What you need to do =>
1 > Answer these questions about the variable transformations section, one answer per line, marked like the questions:
(a) Through which parameter are transformations specified?
(b) What two tasks take place on the transformed, internal scale?
(c) How many orders of magnitude does the section give for regularization?
2 > Return, word for word, the part of the variable transformations section that begins at the words "7.2.2 Solution: Logarithmic" and stops after "transformations (manual approach)".

Selection =>
7  Variable Transformations for Search Space Scaling

SpotOptim supports automatic variable transformations to improve optimization in scaled search spaces. Instead of manually handling transformations (e.g., log-scale for learning rates), you can specify transformations via the var_trans parameter, and SpotOptim handles everything internally.

7.1 Overview

What are Variable Transformations?

Variable transformations allow you to specify how search space dimensions should be scaled during optimization:

  1. Original scale (user interface): Input bounds, output results, plots
  2. Transformed scale (internal): Surrogate modeling, acquisition optimization
  3. Automatic conversion: SpotOptim handles all transformations transparently

Module: spotoptim.SpotOptim

Key Features:

  • Define transformations via var_trans parameter: ["log10", "sqrt", None, ...]
  • Optimization occurs in transformed space (better for surrogate models)
  • All external interfaces use original scale (intuitive for users)
  • Supported transformations: log10, log/ln, sqrt, exp, square, cube, inv/reciprocal
  • Mix transformed and non-transformed variables

7.2 Why Use Transformations?

7.2.1 Problem: Poorly Scaled Search Spaces

Some hyperparameters span multiple orders of magnitude:

  • Learning rates: 0.0001 to 1.0 (4 orders of magnitude)
  • Regularization: 0.001 to 100 (5 orders of magnitude)
  • Network sizes: 10 to 1000 neurons

Direct optimization in these spaces is inefficient because:

  1. Surrogate models struggle with extreme scales
  2. Uniform sampling wastes evaluations in unimportant regions
  3. Acquisition functions behave poorly with skewed distributions

7.2.2 Solution: Logarithmic and Other Transformations

Transform the space for optimization while maintaining user-friendly interfaces:

# Without transformations (manual approach)
bounds = [(-4, 0)]  # log10(lr): awkward for users
lr = 10 ** params[0]  # Manual transformation in objective

# With transformations (automatic)

Dataset excerpt =>
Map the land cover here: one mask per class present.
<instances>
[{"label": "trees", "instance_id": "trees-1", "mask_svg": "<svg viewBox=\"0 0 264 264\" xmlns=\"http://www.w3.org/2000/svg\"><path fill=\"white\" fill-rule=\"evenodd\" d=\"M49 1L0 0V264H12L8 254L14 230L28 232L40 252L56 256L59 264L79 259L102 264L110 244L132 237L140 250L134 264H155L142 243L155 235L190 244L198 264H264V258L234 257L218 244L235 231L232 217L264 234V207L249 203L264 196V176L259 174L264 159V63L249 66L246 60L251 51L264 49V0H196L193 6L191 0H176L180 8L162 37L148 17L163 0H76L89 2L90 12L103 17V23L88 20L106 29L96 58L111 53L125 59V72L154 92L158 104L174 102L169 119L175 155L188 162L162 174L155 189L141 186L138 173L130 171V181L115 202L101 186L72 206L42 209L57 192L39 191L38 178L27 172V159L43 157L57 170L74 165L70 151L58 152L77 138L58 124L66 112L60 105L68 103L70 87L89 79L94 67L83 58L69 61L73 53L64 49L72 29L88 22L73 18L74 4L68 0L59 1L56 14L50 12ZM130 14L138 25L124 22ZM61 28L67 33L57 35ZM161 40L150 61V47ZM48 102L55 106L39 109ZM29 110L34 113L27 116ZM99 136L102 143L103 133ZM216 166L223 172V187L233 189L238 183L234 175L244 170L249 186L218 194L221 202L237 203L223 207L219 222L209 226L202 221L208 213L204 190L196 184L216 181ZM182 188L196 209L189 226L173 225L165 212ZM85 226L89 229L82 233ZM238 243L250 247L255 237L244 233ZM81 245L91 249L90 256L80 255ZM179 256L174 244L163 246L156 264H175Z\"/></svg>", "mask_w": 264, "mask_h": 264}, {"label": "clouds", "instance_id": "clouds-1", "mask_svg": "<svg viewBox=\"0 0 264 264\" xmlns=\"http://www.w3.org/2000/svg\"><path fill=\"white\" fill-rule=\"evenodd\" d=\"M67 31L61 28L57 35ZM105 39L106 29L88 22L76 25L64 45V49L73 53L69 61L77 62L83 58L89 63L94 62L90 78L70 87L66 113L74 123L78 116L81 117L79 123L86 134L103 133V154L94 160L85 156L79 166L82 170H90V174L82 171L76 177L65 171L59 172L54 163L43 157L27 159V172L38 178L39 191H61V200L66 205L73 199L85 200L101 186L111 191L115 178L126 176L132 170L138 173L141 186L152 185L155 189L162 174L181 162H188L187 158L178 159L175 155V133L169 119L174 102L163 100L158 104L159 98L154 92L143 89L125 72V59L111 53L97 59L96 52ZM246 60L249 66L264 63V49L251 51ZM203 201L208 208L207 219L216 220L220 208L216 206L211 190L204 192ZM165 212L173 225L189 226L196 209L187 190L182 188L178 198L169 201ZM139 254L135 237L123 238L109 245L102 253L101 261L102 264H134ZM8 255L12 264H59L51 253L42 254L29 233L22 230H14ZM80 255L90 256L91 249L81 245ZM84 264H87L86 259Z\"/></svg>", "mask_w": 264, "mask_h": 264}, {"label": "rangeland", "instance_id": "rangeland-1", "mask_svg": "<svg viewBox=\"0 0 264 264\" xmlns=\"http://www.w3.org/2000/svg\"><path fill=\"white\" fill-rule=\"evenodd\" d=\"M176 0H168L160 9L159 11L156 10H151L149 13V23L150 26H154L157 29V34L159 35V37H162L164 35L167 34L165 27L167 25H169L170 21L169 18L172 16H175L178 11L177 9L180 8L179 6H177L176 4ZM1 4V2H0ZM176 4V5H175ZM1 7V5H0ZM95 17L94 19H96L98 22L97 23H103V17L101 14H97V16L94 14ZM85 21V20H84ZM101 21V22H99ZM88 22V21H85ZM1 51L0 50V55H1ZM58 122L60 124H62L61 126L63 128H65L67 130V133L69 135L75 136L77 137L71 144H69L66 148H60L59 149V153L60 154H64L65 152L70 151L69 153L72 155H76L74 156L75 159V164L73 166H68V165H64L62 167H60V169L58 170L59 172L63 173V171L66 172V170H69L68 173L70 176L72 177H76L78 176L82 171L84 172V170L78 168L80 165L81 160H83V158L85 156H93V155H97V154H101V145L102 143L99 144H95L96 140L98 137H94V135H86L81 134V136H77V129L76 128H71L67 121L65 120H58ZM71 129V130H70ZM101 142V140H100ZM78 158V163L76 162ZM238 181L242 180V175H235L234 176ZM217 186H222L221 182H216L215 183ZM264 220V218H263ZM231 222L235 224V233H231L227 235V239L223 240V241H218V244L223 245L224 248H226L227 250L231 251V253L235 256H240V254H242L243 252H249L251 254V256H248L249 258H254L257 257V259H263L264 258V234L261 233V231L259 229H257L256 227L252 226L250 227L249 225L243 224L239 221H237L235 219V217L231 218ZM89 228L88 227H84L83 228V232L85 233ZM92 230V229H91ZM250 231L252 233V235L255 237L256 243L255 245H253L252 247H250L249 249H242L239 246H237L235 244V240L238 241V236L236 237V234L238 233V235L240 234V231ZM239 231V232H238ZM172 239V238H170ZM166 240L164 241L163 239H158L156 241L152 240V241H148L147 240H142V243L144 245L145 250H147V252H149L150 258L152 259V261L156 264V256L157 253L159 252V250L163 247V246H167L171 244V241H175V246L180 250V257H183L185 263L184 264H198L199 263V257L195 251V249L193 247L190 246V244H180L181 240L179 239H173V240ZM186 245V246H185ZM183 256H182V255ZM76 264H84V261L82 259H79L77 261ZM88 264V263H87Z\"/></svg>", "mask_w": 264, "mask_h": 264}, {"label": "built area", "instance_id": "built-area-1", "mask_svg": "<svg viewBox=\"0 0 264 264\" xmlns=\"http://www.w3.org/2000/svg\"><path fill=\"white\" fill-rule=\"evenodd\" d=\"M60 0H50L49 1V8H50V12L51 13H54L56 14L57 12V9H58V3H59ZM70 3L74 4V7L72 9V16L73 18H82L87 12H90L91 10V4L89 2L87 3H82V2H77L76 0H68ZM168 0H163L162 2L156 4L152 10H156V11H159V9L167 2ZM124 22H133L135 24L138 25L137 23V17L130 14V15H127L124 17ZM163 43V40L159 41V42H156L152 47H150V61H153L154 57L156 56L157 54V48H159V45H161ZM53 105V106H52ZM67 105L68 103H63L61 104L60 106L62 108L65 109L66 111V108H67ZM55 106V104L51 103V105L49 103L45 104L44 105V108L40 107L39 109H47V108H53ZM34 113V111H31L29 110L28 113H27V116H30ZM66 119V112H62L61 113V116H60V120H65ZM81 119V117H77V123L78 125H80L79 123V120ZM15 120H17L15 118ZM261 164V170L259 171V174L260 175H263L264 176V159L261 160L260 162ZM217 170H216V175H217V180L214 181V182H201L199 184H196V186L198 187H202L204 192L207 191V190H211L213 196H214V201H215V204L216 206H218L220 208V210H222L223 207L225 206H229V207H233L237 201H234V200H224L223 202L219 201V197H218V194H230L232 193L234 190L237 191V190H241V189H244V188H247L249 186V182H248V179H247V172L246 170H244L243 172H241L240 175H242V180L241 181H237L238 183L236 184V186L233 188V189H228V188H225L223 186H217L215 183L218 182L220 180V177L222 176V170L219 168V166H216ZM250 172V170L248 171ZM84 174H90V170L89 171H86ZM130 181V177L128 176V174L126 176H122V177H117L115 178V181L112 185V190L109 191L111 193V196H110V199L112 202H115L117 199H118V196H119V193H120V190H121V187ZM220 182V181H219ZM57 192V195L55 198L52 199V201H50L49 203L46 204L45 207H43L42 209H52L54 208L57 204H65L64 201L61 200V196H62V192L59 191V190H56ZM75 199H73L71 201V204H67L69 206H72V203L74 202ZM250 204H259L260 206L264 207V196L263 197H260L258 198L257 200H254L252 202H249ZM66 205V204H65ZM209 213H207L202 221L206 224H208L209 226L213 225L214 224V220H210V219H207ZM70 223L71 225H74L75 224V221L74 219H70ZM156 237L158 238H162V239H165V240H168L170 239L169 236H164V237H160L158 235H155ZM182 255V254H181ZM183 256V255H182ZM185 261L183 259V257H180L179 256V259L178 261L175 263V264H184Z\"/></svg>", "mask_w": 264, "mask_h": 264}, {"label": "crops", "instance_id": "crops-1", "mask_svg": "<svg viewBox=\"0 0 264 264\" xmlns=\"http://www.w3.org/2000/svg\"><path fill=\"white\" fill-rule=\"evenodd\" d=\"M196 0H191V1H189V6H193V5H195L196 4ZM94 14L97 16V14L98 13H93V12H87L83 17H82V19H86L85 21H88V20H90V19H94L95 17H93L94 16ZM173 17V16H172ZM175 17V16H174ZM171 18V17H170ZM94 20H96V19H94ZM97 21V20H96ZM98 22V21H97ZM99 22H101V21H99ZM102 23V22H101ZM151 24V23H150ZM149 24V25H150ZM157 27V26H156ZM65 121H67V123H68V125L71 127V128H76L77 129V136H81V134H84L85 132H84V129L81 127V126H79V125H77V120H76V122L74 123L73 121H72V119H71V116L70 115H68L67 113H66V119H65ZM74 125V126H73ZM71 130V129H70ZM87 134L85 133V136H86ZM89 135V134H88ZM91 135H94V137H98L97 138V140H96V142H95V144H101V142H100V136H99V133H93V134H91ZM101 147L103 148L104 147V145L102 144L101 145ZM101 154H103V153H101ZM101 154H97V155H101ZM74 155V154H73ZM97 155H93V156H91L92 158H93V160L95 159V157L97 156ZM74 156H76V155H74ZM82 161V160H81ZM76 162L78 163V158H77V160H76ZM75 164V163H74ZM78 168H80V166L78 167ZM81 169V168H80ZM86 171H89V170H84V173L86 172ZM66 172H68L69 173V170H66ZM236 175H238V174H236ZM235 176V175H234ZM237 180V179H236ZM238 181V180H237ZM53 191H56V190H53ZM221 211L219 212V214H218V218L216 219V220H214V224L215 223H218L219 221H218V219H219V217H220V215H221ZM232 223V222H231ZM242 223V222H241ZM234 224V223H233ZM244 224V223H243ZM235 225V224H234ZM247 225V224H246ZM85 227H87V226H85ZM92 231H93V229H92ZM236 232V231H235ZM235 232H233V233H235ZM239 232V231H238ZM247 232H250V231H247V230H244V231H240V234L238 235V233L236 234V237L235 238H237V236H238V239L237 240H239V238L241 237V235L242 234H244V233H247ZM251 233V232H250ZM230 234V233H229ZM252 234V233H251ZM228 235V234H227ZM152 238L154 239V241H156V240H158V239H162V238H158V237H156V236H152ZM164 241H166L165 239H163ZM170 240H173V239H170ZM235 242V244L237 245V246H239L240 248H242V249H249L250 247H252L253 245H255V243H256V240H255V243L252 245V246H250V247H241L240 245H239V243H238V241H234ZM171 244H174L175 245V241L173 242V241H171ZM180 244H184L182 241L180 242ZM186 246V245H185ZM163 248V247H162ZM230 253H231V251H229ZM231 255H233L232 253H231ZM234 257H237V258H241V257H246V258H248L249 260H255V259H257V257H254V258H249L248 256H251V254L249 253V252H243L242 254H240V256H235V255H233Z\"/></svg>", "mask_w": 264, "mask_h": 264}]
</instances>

Exercise solutions =>
1 >
(a) var_trans
(b) Surrogate modeling and acquisition optimization
(c) 5 (0.001 to 100)

2 >
7.2.2 Solution: Logarithmic and Other Transformations

Transform the space for optimization while maintaining user-friendly interfaces:

# Without transformations (manual approach)